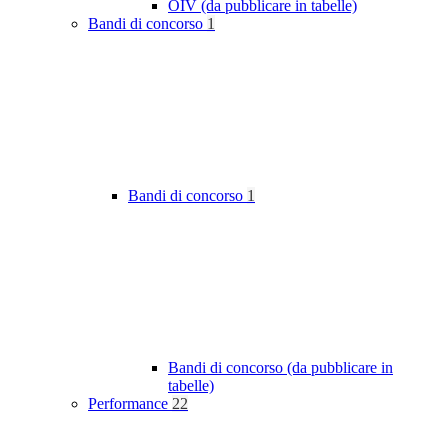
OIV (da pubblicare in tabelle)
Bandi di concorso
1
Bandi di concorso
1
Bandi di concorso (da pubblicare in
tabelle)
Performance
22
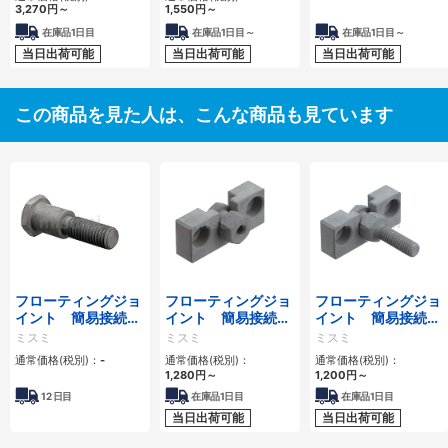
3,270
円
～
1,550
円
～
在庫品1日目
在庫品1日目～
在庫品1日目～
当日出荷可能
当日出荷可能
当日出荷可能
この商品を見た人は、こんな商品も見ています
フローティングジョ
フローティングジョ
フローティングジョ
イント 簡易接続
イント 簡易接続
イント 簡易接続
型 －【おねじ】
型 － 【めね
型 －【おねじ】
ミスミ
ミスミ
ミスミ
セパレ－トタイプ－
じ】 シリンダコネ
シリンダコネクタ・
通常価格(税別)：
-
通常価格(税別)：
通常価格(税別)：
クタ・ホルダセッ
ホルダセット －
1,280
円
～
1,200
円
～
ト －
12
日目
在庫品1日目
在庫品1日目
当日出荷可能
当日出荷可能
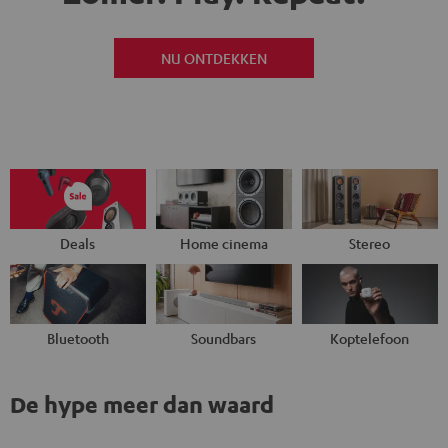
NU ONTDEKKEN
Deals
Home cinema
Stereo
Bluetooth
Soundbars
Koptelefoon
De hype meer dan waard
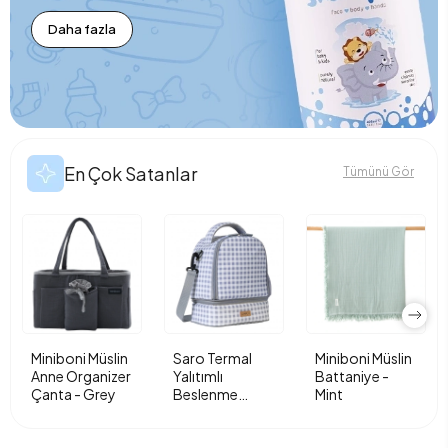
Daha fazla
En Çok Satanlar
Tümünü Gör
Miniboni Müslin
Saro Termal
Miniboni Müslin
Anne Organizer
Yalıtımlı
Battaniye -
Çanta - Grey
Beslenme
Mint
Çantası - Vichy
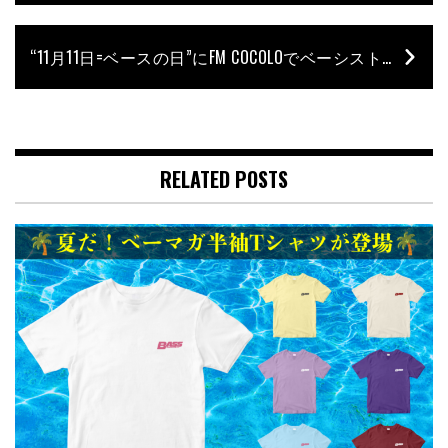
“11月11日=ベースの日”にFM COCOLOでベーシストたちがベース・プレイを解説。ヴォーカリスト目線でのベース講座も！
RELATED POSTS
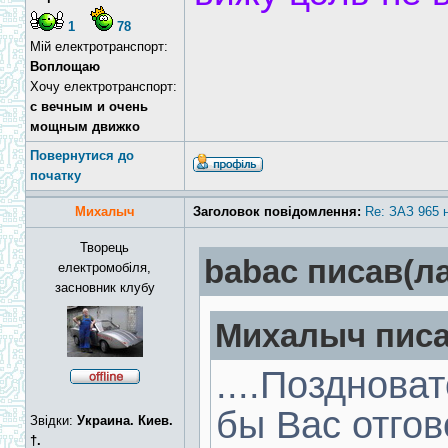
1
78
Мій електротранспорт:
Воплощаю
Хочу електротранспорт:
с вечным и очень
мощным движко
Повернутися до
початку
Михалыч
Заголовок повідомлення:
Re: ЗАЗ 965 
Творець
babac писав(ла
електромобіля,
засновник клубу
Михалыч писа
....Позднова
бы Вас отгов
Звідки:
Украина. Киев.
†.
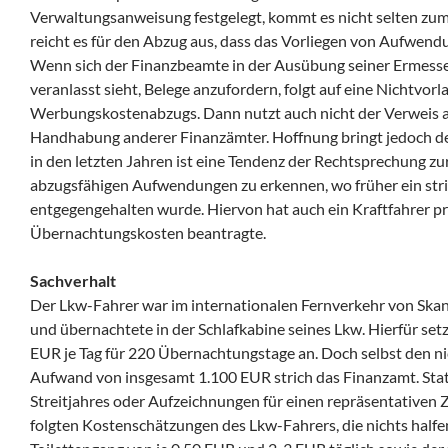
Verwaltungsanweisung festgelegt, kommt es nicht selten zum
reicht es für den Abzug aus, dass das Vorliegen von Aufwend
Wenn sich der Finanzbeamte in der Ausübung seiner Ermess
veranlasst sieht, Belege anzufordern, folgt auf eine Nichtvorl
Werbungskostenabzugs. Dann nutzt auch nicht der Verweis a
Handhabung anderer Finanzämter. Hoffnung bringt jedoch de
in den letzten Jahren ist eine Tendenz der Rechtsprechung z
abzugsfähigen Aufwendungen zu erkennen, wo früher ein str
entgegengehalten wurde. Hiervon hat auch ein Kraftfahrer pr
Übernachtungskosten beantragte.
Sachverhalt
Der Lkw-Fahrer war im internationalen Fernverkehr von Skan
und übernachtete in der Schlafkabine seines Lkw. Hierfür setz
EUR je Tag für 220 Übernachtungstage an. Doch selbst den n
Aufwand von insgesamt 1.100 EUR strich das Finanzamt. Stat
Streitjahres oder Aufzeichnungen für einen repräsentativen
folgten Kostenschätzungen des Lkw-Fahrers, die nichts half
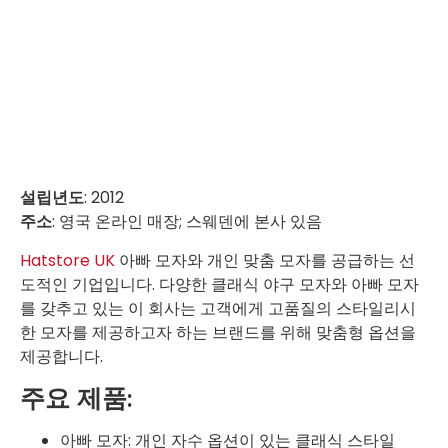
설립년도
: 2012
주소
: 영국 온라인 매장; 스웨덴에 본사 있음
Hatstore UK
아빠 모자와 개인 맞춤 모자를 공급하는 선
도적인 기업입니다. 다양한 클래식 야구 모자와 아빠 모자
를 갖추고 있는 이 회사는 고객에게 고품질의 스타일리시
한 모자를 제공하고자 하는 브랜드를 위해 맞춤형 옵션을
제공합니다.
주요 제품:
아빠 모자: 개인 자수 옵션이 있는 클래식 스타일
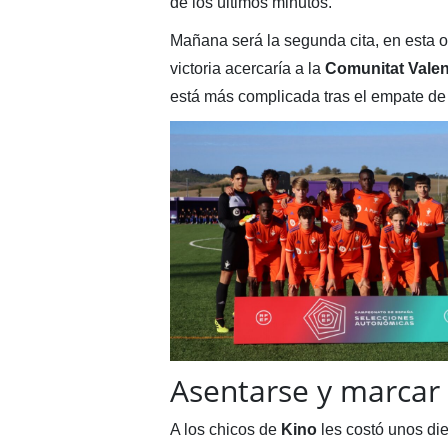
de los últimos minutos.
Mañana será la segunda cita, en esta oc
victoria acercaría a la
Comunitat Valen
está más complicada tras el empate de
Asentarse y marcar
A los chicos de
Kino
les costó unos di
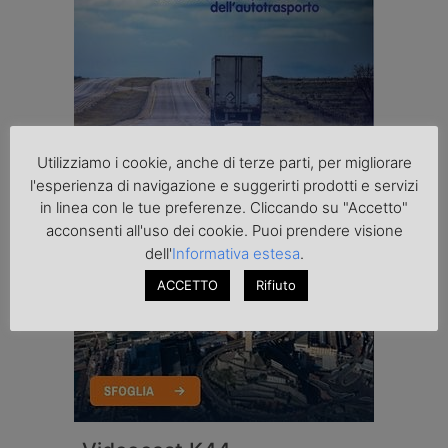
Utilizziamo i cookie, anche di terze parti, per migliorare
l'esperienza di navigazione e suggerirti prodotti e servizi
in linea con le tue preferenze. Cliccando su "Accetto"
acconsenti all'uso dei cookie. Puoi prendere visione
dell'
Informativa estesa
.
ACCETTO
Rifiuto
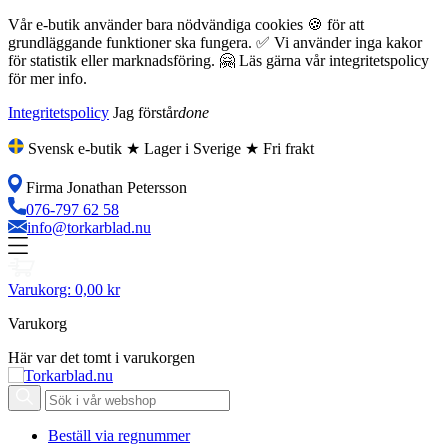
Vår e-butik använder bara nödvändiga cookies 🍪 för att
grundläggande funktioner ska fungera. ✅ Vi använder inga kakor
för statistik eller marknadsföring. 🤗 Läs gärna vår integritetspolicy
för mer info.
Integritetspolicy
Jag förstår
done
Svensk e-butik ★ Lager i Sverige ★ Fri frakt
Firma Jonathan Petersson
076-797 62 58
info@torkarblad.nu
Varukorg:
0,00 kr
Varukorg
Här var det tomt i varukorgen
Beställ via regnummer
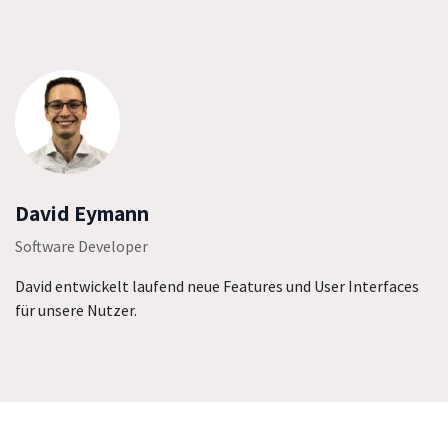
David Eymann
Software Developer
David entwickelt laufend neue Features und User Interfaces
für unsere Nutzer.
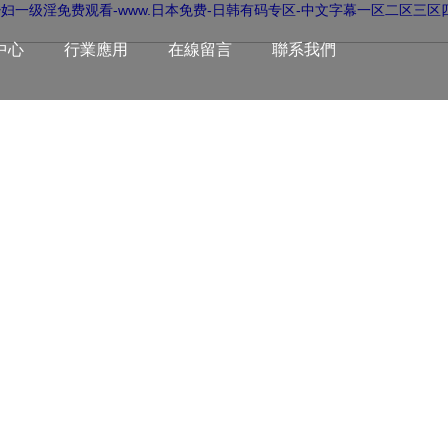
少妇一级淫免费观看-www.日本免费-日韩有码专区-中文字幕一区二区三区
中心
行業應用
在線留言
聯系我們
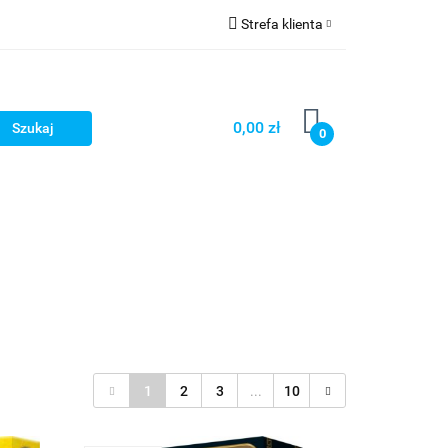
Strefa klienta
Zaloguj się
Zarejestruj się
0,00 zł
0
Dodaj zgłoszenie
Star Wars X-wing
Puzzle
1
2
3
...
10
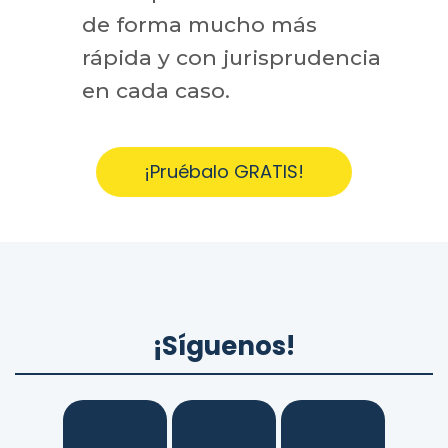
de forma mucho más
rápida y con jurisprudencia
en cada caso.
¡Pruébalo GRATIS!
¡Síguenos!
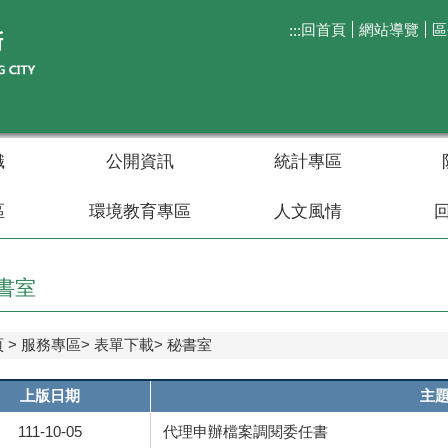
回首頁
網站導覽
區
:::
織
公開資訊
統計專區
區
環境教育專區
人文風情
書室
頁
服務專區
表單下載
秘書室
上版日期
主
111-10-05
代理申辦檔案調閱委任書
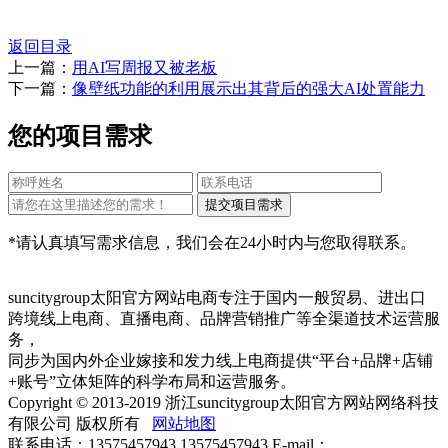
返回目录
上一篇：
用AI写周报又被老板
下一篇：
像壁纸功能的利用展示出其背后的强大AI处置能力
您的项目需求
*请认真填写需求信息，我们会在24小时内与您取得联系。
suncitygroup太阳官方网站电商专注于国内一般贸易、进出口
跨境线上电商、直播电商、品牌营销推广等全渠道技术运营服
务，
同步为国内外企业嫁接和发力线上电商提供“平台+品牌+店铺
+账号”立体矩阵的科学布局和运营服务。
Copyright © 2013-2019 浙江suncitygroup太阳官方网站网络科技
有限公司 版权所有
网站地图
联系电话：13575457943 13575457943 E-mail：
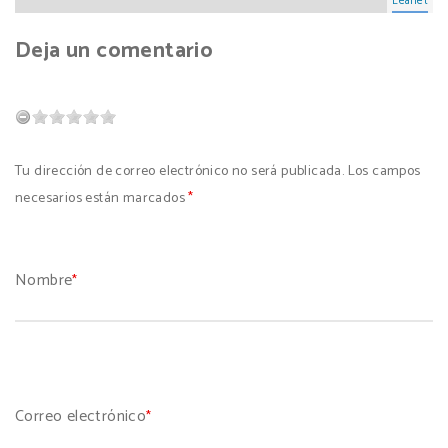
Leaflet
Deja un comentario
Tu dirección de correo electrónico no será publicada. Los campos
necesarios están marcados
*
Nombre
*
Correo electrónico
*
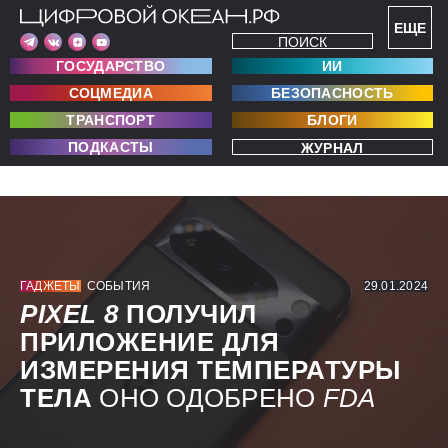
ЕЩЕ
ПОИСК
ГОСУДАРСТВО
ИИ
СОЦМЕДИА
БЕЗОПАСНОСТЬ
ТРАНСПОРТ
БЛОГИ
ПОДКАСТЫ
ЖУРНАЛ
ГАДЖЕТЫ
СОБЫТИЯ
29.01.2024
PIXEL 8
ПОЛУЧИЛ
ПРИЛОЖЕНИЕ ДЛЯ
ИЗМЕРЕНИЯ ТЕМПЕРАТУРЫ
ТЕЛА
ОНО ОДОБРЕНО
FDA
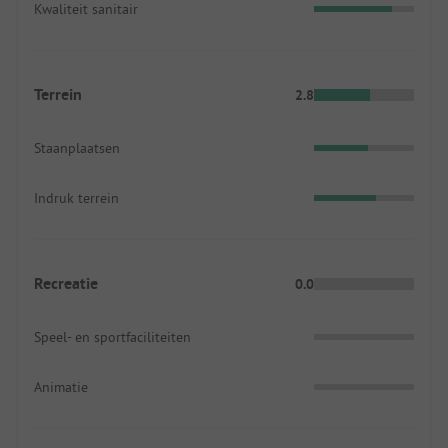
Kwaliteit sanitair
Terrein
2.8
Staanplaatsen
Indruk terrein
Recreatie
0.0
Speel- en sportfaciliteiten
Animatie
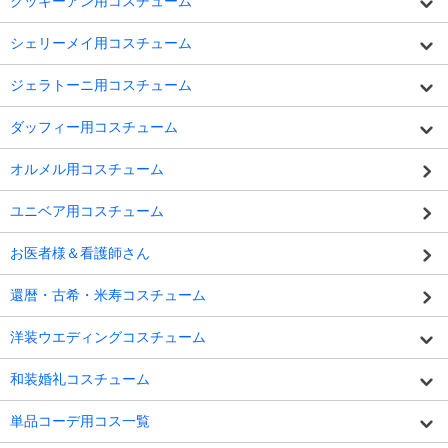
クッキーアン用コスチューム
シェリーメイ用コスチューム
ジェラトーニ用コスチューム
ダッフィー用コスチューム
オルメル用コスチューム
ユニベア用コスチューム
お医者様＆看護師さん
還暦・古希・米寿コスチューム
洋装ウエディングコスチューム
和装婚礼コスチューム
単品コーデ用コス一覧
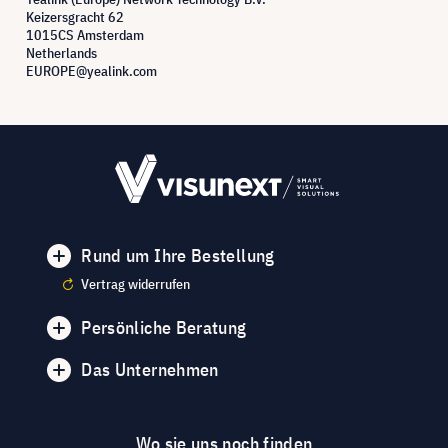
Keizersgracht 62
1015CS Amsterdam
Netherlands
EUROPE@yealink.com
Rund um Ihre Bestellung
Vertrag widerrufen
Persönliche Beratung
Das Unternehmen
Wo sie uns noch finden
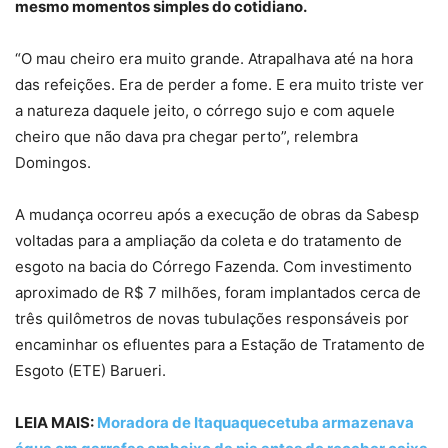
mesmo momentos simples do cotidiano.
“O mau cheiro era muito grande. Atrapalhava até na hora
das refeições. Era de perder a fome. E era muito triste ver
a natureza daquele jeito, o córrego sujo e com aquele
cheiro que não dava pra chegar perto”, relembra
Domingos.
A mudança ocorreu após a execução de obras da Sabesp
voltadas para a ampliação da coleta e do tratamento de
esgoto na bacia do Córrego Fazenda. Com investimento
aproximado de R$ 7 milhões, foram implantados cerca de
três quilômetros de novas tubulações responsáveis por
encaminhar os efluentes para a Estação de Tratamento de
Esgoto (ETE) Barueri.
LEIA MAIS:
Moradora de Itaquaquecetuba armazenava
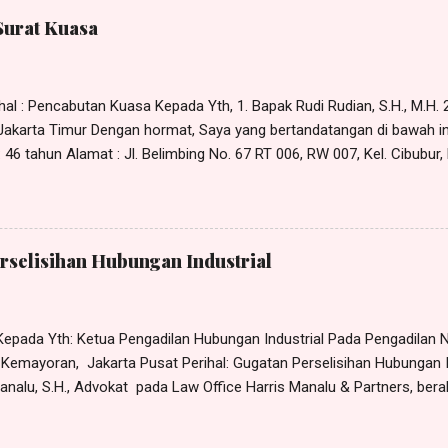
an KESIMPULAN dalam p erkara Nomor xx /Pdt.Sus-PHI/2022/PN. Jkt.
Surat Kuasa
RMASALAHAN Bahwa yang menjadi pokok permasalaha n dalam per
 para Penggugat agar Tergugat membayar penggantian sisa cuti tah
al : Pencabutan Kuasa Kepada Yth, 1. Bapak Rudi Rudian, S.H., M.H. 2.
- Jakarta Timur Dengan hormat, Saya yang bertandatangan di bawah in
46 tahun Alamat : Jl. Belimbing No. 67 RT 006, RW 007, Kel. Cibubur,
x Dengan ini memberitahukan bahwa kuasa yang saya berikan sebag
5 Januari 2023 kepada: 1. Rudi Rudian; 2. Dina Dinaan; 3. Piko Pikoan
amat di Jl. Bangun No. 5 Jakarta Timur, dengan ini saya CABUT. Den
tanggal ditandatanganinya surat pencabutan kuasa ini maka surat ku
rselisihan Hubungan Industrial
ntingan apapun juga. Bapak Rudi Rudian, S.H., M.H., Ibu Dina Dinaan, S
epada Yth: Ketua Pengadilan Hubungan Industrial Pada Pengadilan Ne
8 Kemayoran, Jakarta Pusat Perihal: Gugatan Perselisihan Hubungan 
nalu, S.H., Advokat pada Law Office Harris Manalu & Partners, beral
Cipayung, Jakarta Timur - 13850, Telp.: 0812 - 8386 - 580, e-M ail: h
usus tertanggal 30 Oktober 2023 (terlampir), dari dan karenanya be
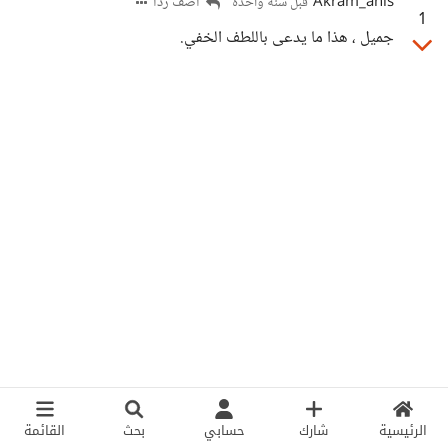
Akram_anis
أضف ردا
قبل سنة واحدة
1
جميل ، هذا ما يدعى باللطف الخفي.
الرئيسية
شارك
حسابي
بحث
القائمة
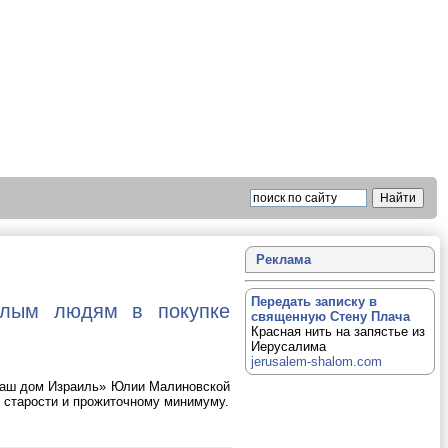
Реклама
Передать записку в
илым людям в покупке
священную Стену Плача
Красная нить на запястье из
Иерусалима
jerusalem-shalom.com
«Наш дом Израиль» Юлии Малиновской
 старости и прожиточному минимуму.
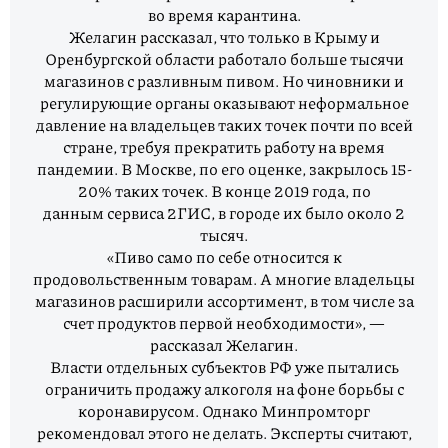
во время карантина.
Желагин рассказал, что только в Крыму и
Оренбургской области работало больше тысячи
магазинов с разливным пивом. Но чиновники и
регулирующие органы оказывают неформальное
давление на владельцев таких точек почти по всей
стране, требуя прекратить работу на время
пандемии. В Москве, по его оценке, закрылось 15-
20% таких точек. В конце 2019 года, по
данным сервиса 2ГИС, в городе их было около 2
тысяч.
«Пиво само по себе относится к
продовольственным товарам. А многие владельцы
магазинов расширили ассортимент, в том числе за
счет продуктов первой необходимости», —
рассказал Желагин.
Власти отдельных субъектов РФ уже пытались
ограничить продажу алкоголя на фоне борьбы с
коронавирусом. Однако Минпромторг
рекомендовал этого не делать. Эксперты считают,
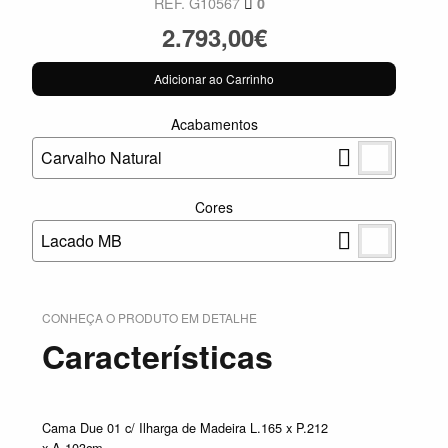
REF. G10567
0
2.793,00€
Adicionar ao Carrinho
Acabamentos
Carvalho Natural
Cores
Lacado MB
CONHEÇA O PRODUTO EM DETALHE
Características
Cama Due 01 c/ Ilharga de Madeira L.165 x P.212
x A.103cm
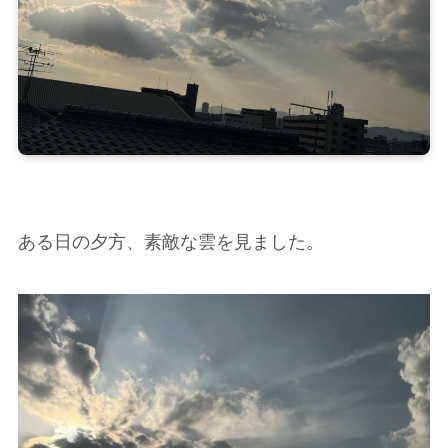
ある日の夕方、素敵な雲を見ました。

* **Task directions**
Begin with the line that has "das refeições. Era" in the listing above and end after the line that has "Moradora de Itaquaquecetuba armazenava"; output those lines exactly.

* **Result of this task**
das refeições. Era de perder a fome. E era muito triste ver
a natureza daquele jeito, o córrego sujo e com aquele
cheiro que não dava pra chegar perto”, relembra
Domingos.
A mudança ocorreu após a execução de obras da Sabesp
voltadas para a ampliação da coleta e do tratamento de
esgoto na bacia do Córrego Fazenda. Com investimento
aproximado de R$ 7 milhões, foram implantados cerca de
três quilômetros de novas tubulações responsáveis por
encaminhar os efluentes para a Estação de Tratamento de
Esgoto (ETE) Barueri.
LEIA MAIS:
Moradora de Itaquaquecetuba armazenava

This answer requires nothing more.